Idealism. Optimistic responses are based on a strong dose of positive idealism.
I'm building an addition to my house and I use AI to visualize parts of it, which helps me plan efficiently, and I use it to answer questions about skills that I only have a little bit of experience in. I'm saving a ton of money and developing skills, so I count that as benefiting "the average Joe." I admit that I'm a programmer, but I'm using this as an example because it's helping me in an area in which I have little expertise, which applies to everyone.

Until I see median real income start to actually go down, I just don't buy it.

AI is currently a commodity. Maybe one of the labs will be able to differentiate sufficiently to be able to charge the kinds of premiums they need just to pay back their investors. Maybe, instead, we'll see something akin to the FOSS revolution, where large, high-quality, open training sets are developed to make sure there's always a fair alternative to the big players. Then who actually benefits from AI? Mainly users, not companies.

In many ways, the bar to having a competitive advantage is actually lowering. I reckon in the future, simply avoiding a crippling social media addiction that sucks up 4-8 hours of every day will be enough to get rich.

You can't just look at real median income. You also need to look at other factors like wealth inequality, housing prices and health care.

If you denominate your income in silly money such as USD, then it won't go down, probably will go up!

However if you start asking questions on how much housing medical and materials it buys, then I think it will squeeze people even more than now.

> Until I see median real income start to actually go down

I'm not sure I understand this, it doesn't feel like what I have "lived" for the least 30 years.

Median real income might not be down statistically, but the purchasing power of professional incomes relative to housing, education, and major life costs clearly feels lower than it did in the mid 90s. An inflation-adjusted six-figure salary today does not deliver the same lifestyle position it once did.

Man... healthcare costs, too. Hell, even computers! Raw computing power per dollar is cheaper than ever, but the minimum spec required to function professionally has risen so much that the real cost of staying technologically current feels higher.

A rebuttal: the institutional and experiential barriers to wealth generation can be overcome with AI unlike any other technology before. Consider: someone wanting to start a business previously had to negotiate tremendous legal/compliance/technological hurdles.
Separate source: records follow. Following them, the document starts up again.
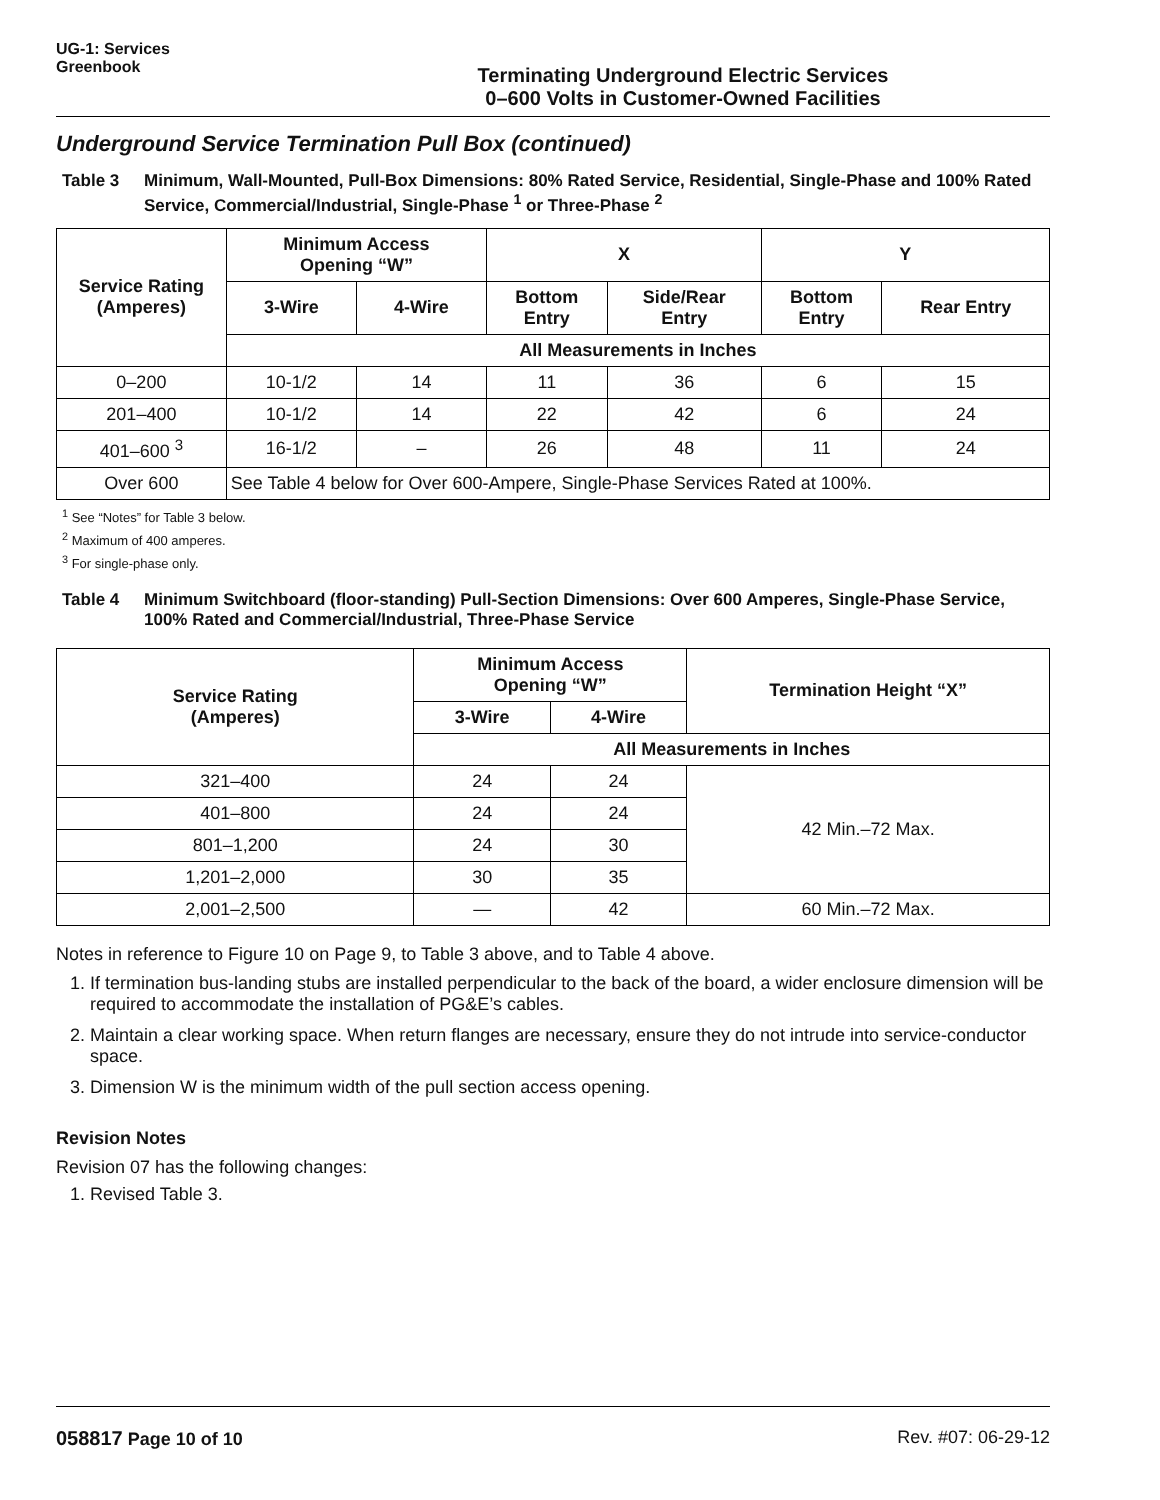UG-1: Services
Greenbook
Terminating Underground Electric Services
0–600 Volts in Customer-Owned Facilities
Underground Service Termination Pull Box (continued)
Table 3 Minimum, Wall-Mounted, Pull-Box Dimensions: 80% Rated Service, Residential, Single-Phase and 100% Rated Service, Commercial/Industrial, Single-Phase <sup>1</sup> or Three-Phase <sup>2</sup>
| Service Rating (Amperes) | Minimum Access Opening “W” | | X | | Y | |
| --- | --- | --- | --- | --- | --- | --- |
| | 3-Wire | 4-Wire | Bottom Entry | Side/Rear Entry | Bottom Entry | Rear Entry |
| | All Measurements in Inches | | | | | |
| 0–200 | 10-1/2 | 14 | 11 | 36 | 6 | 15 |
| 201–400 | 10-1/2 | 14 | 22 | 42 | 6 | 24 |
| 401–600 <sup>3</sup> | 16-1/2 | – | 26 | 48 | 11 | 24 |
| Over 600 | See Table 4 below for Over 600-Ampere, Single-Phase Services Rated at 100%. | | | | | |
<sup>1</sup> See “Notes” for Table 3 below.
<sup>2</sup> Maximum of 400 amperes.
<sup>3</sup> For single-phase only.
Table 4 Minimum Switchboard (floor-standing) Pull-Section Dimensions: Over 600 Amperes, Single-Phase Service, 100% Rated and Commercial/Industrial, Three-Phase Service
| Service Rating (Amperes) | Minimum Access Opening “W” | | Termination Height “X” |
| --- | --- | --- | --- |
| | 3-Wire | 4-Wire | |
| | All Measurements in Inches | | |
| 321–400 | 24 | 24 | 42 Min.–72 Max. |
| 401–800 | 24 | 24 | |
| 801–1,200 | 24 | 30 | |
| 1,201–2,000 | 30 | 35 | |
| 2,001–2,500 | — | 42 | 60 Min.–72 Max. |
Notes in reference to Figure 10 on Page 9, to Table 3 above, and to Table 4 above.
1. If termination bus-landing stubs are installed perpendicular to the back of the board, a wider enclosure dimension will be required to accommodate the installation of PG&E’s cables.
2. Maintain a clear working space. When return flanges are necessary, ensure they do not intrude into service-conductor space.
3. Dimension W is the minimum width of the pull section access opening.
Revision Notes
Revision 07 has the following changes:
1. Revised Table 3.
058817 Page 10 of 10 Rev. #07: 06-29-12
The prospect of going alone given these is very intimidating so most without wealth or connections didn't. Their good ideas languished. Now, everyone has a knowledgeable and forgiving partner and guide.

> Now, everyone has a knowledgeable and forgiving partner and guide.

Well, everyone who can afford the $500/month ultra max pro plan to access unlimited ad free LLMs

No way to approach this other than gross simplification, but we have seen generally that as technology improves, standard of living goes up. Autonomous machines breaking that trend, maybe, the only argument I find persuasive is that it makes the centralisation of power easier.